A Reliability-Based Formulation for Simulation-Based Control Co-Design Using Generalized Polynomial Chaos Expansion

Behtash

2021

Combined plant and control design (control co-design, or CCD) methods are often used during product development to address the synergistic coupling between the plant and control parts of a dynamic system. Recently, a few studies have started applying CCD to stochastic dynamic systems. In their most rigorous approach, reliability-based design optimization (RBDO) principles have been used to ensure solution feasibility under uncertainty. However, since existing reliability-based CCD (RBCCD) algorithms use all-at-once (AAO) formulations, only most-probable-point (MPP) methods can be used as reliability analysis techniques. Though effective for linear/quadratic RBCCD problems, the use of such methods for highly nonlinear RBCCD problems introduces solution error that could lead to system failure. A multidisciplinary feasible (MDF) formulation for RBCCD problems would eliminate this issue by removing the dynamic equality constraints and instead enforcing them through forward simulation.

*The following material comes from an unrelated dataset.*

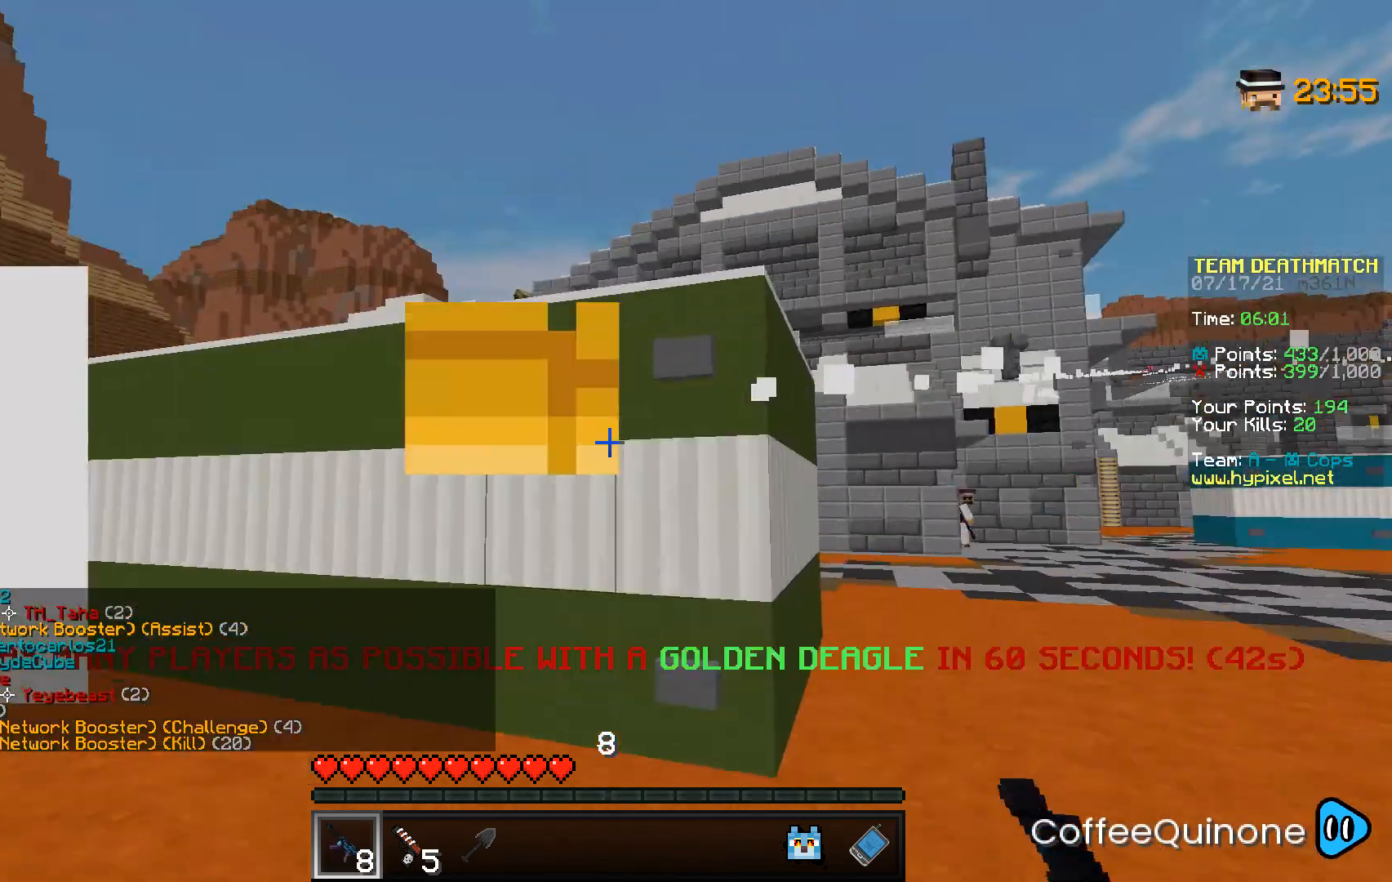
{"keys": ["a", "space", "w"], "mouse": [], "events": [[133, "a", "down"], [300, "space", "down"]]}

Since the RBCCD problem structure would be similar to traditional RBDO problems, any of the well-established reliability analysis methods could be used. Therefore, in this work, a novel reliability-based MDF formulation of multidisciplinary dynamic system design optimization (RB-MDF-MDSDO) has been proposed for RBCCD. To quantify the uncertainty propagated by the random decision variables, Monte Carlo simulation has been applied to the generalized polynomial chaos (gPC) expansion of the probabilistic constraints. The proposed formulation is applied to two engineering test problems, with the results indicating the effectiveness of both the overall formulation as well as the reliability analysis technique for RBCCD.